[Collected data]
■ ■ ■
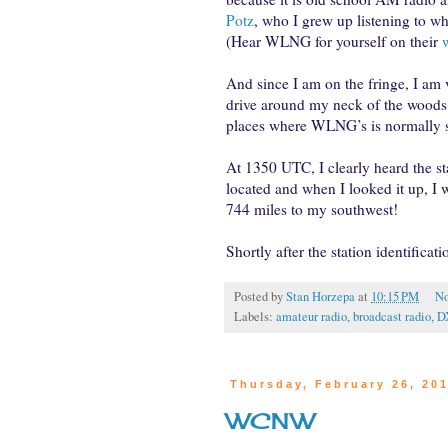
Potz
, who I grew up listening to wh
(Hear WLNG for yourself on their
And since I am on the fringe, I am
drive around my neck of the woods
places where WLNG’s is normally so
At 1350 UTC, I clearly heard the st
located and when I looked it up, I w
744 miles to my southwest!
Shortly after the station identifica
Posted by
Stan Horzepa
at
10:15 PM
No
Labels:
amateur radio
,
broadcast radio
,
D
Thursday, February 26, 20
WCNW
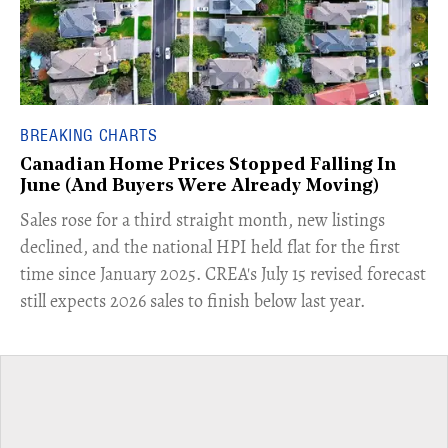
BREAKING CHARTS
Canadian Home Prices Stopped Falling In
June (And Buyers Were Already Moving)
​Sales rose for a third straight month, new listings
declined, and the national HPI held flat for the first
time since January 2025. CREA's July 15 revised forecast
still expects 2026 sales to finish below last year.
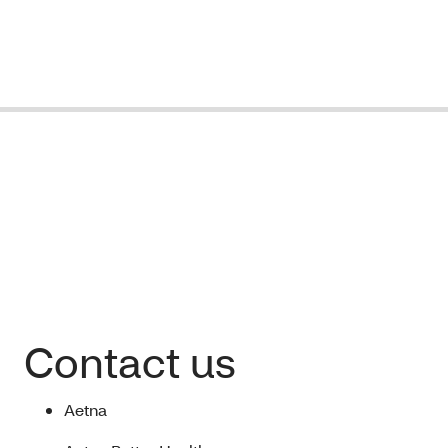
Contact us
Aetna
■ ■ ■
Please write out exactly the lines from the one containing "drive around my neck of the woods" through the last line of the records above, and leave out any pictures.

> [Answer section]:
drive around my neck of the woods
places where WLNG’s is normally so
At 1350 UTC, I clearly heard the st
located and when I looked it up, I w
744 miles to my southwest!
Shortly after the station identifica
Posted by
Stan Horzepa
at
10:15 PM
No
Labels:
amateur radio
,
broadcast radio
,
D
Thursday, February 26, 20
WCNW
BREAKING CHARTS
Canadian Home Prices Stopped Falling In
June (And Buyers Were Already Moving)
​Sales rose for a third straight month, new listings
declined, and the national HPI held flat for the first
time since January 2025. CREA's July 15 revised forecast
still expects 2026 sales to finish below last year.
Contact us
Aetna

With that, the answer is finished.